Records provided:
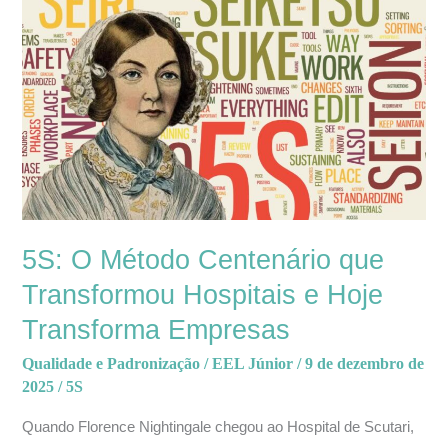
5S:
O
Método
Centenário
que
Transformou
Hospitais
e
Hoje
Transforma
5S: O Método Centenário que
Empresas
Transformou Hospitais e Hoje
Transforma Empresas
Qualidade e Padronização
/
EEL Júnior
/
9 de dezembro de
2025
/
5S
Quando Florence Nightingale chegou ao Hospital de Scutari,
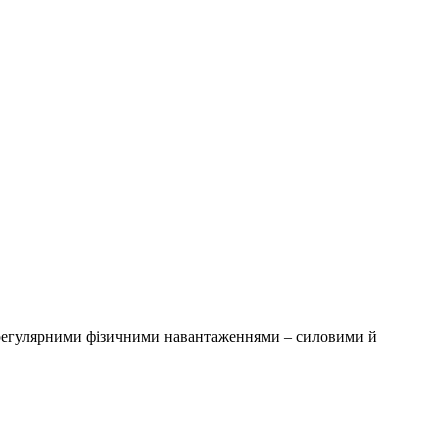
з регулярними фізичними навантаженнями – силовими й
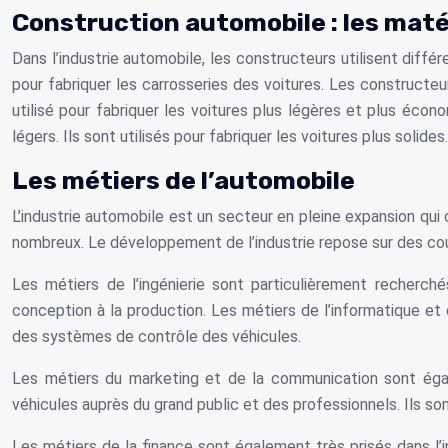
Construction automobile : les maté
Dans l’industrie automobile, les constructeurs utilisent différe
pour fabriquer les carrosseries des voitures. Les constructeu
utilisé pour fabriquer les voitures plus légères et plus éco
légers. Ils sont utilisés pour fabriquer les voitures plus solides.
Les métiers de l’automobile
L’industrie automobile est un secteur en pleine expansion qui
nombreux. Le développement de l’industrie repose sur des cou
Les métiers de l’ingénierie sont particulièrement recherché
conception à la production. Les métiers de l’informatique e
des systèmes de contrôle des véhicules.
Les métiers du marketing et de la communication sont égal
véhicules auprès du grand public et des professionnels. Ils s
Les métiers de la finance sont également très prisés dans l’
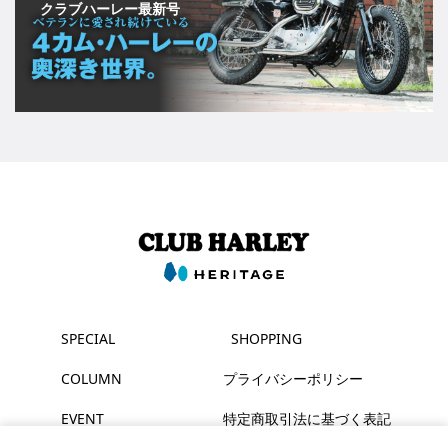
クラブハーレー最新号
SPECIAL
SHOPPING
COLUMN
プライバシーポリシー
EVENT
特定商取引法に基づく表記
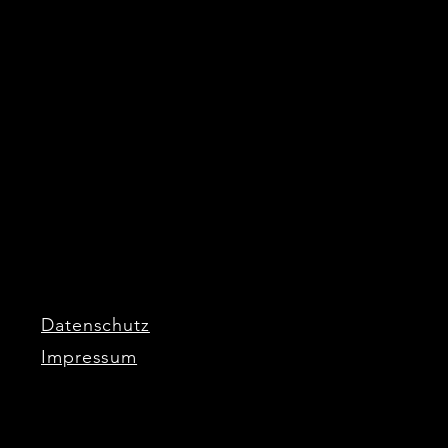
Datenschutz
Impressum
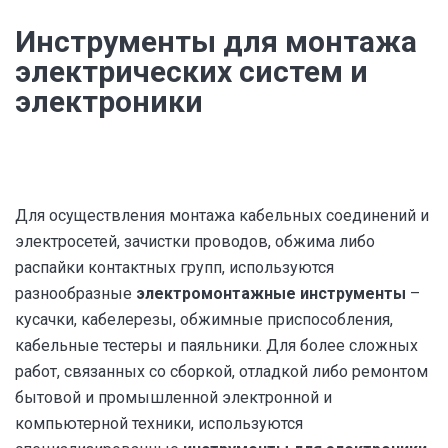
Инструменты для монтажа
электрических систем и
электроники
Для осуществления монтажа кабельных соединений и
электросетей, зачистки проводов, обжима либо
распайки контактных групп, используются
разнообразные
электромонтажные инструменты
–
кусачки, кабелерезы, обжимные приспособления,
кабельные тестеры и паяльники. Для более сложных
работ, связанных со сборкой, отладкой либо ремонтом
бытовой и промышленной электронной и
компьютерной техники, используются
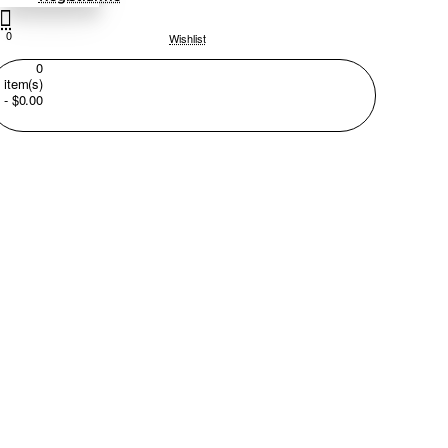
0
Wishlist
0
item(s)
- $0.00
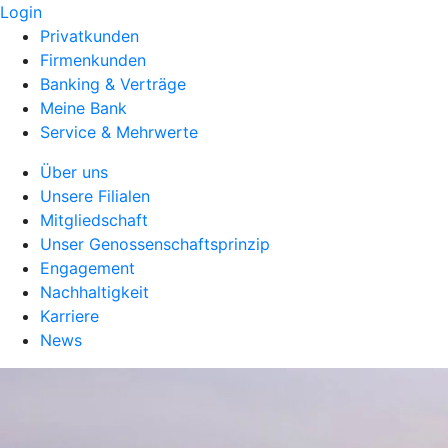
Login
Privatkunden
Firmenkunden
Banking & Verträge
Meine Bank
Service & Mehrwerte
Über uns
Unsere Filialen
Mitgliedschaft
Unser Genossenschaftsprinzip
Engagement
Nachhaltigkeit
Karriere
News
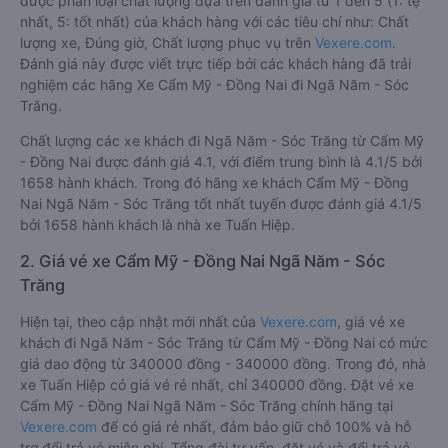
được phân loại chất lượng dựa trên đánh giá từ 1 đến 5 (1: tệ
nhất, 5: tốt nhất) của khách hàng với các tiêu chí như: Chất
lượng xe, Đúng giờ, Chất lượng phục vụ trên
Vexere.com
.
Đánh giá này được viết trực tiếp bởi các khách hàng đã trải
nghiệm các hãng Xe Cẩm Mỹ - Đồng Nai đi Ngã Năm - Sóc
Trăng.
Chất lượng các xe khách đi Ngã Năm - Sóc Trăng từ Cẩm Mỹ
- Đồng Nai được đánh giá 4.1, với điểm trung bình là 4.1/5 bởi
1658 hành khách. Trong đó hãng xe khách Cẩm Mỹ - Đồng
Nai Ngã Năm - Sóc Trăng tốt nhất tuyến được đánh giá 4.1/5
bởi 1658 hành khách là nhà xe Tuấn Hiệp.
2. Giá vé xe Cẩm Mỹ - Đồng Nai Ngã Năm - Sóc
Trăng
Hiện tại, theo cập nhật mới nhất của
Vexere.com
, giá vé xe
khách đi Ngã Năm - Sóc Trăng từ Cẩm Mỹ - Đồng Nai có mức
giá dao động từ 340000 đồng - 340000 đồng. Trong đó, nhà
xe Tuấn Hiệp có giá vé rẻ nhất, chỉ 340000 đồng. Đặt vé xe
Cẩm Mỹ - Đồng Nai Ngã Năm - Sóc Trăng chính hãng tại
Vexere.com
để có giá rẻ nhất, đảm bảo giữ chỗ 100% và hỗ
trợ đổi trả vé miễn phí. Tổng đài tư vấn, đặt vé và đổi trả vé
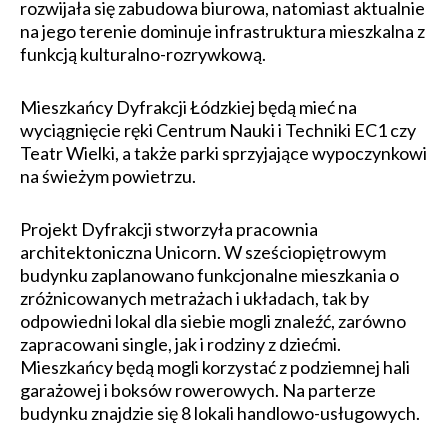
rozwijała się zabudowa biurowa, natomiast aktualnie
na jego terenie dominuje infrastruktura mieszkalna z
funkcją kulturalno-rozrywkową.
Mieszkańcy Dyfrakcji Łódzkiej będą mieć na
wyciągnięcie ręki Centrum Nauki i Techniki EC1 czy
Teatr Wielki, a także parki sprzyjające wypoczynkowi
na świeżym powietrzu.
Projekt Dyfrakcji stworzyła pracownia
architektoniczna Unicorn. W sześciopiętrowym
budynku zaplanowano funkcjonalne mieszkania o
zróżnicowanych metrażach i układach, tak by
odpowiedni lokal dla siebie mogli znaleźć, zarówno
zapracowani single, jak i rodziny z dziećmi.
Mieszkańcy będą mogli korzystać z podziemnej hali
garażowej i boksów rowerowych. Na parterze
budynku znajdzie się 8 lokali handlowo-usługowych.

Assignment: Print the complete listing exactly, apart from any pictures.

Exercise answer:
5S:
O
Método
Centenário
que
Transformou
Hospitais
e
Hoje
Transforma
5S: O Método Centenário que
Empresas
Transformou Hospitais e Hoje
Transforma Empresas
Qualidade e Padronização
/
EEL Júnior
/
9 de dezembro de
2025
/
5S
Quando Florence Nightingale chegou ao Hospital de Scutari,
з регулярними фізичними навантаженнями – силовими й
Construction automobile : les maté
Dans l’industrie automobile, les constructeurs utilisent différe
pour fabriquer les carrosseries des voitures. Les constructeu
utilisé pour fabriquer les voitures plus légères et plus éco
légers. Ils sont utilisés pour fabriquer les voitures plus solides.
Les métiers de l’automobile
L’industrie automobile est un secteur en pleine expansion qui
nombreux. Le développement de l’industrie repose sur des cou
Les métiers de l’ingénierie sont particulièrement recherché
conception à la production. Les métiers de l’informatique e
des systèmes de contrôle des véhicules.
Les métiers du marketing et de la communication sont égal
véhicules auprès du grand public et des professionnels. Ils s
Les métiers de la finance sont également très prisés dans l’
クラブハーレー最新号
SPECIAL
SHOPPING
COLUMN
プライバシーポリシー
EVENT
特定商取引法に基づく表記
Datenschutz
Impressum
Инструменты для монтажа
электрических систем и
электроники
Для осуществления монтажа кабельных соединений и
электросетей, зачистки проводов, обжима либо
распайки контактных групп, используются
разнообразные
электромонтажные инструменты
–
кусачки, кабелерезы, обжимные приспособления,
кабельные тестеры и паяльники. Для более сложных
работ, связанных со сборкой, отладкой либо ремонтом
бытовой и промышленной электронной и
компьютерной техники, используются
0
Wishlist
0
item(s)
- $0.00
Login
Privatkunden
Firmenkunden
Banking & Verträge
Meine Bank
Service & Mehrwerte
Über uns
Unsere Filialen
Mitgliedschaft
Unser Genossenschaftsprinzip
Engagement
Nachhaltigkeit
Karriere
News
được phân loại chất lượng dựa trên đánh giá từ 1 đến 5 (1: tệ
nhất, 5: tốt nhất) của khách hàng với các tiêu chí như: Chất
lượng xe, Đúng giờ, Chất lượng phục vụ trên
Vexere.com
.
Đánh giá này được viết trực tiếp bởi các khách hàng đã trải
nghiệm các hãng Xe Cẩm Mỹ - Đồng Nai đi Ngã Năm - Sóc
Trăng.
Chất lượng các xe khách đi Ngã Năm - Sóc Trăng từ Cẩm Mỹ
- Đồng Nai được đánh giá 4.1, với điểm trung bình là 4.1/5 bởi
1658 hành khách. Trong đó hãng xe khách Cẩm Mỹ - Đồng
Nai Ngã Năm - Sóc Trăng tốt nhất tuyến được đánh giá 4.1/5
bởi 1658 hành khách là nhà xe Tuấn Hiệp.
2. Giá vé xe Cẩm Mỹ - Đồng Nai Ngã Năm - Sóc
Trăng
Hiện tại, theo cập nhật mới nhất của
Vexere.com
, giá vé xe
khách đi Ngã Năm - Sóc Trăng từ Cẩm Mỹ - Đồng Nai có mức
giá dao động từ 340000 đồng - 340000 đồng. Trong đó, nhà
xe Tuấn Hiệp có giá vé rẻ nhất, chỉ 340000 đồng. Đặt vé xe
Cẩm Mỹ - Đồng Nai Ngã Năm - Sóc Trăng chính hãng tại
Vexere.com
để có giá rẻ nhất, đảm bảo giữ chỗ 100% và hỗ
trợ đổi trả vé miễn phí. Tổng đài tư vấn, đặt vé và đổi trả vé
rozwijała się zabudowa biurowa, natomiast aktualnie
na jego terenie dominuje infrastruktura mieszkalna z
funkcją kulturalno-rozrywkową.
Mieszkańcy Dyfrakcji Łódzkiej będą mieć na
wyciągnięcie ręki Centrum Nauki i Techniki EC1 czy
Teatr Wielki, a także parki sprzyjające wypoczynkowi
na świeżym powietrzu.
Projekt Dyfrakcji stworzyła pracownia
architektoniczna Unicorn. W sześciopiętrowym
budynku zaplanowano funkcjonalne mieszkania o
zróżnicowanych metrażach i układach, tak by
odpowiedni lokal dla siebie mogli znaleźć, zarówno
zapracowani single, jak i rodziny z dziećmi.
Mieszkańcy będą mogli korzystać z podziemnej hali
garażowej i boksów rowerowych. Na parterze
budynku znajdzie się 8 lokali handlowo-usługowych.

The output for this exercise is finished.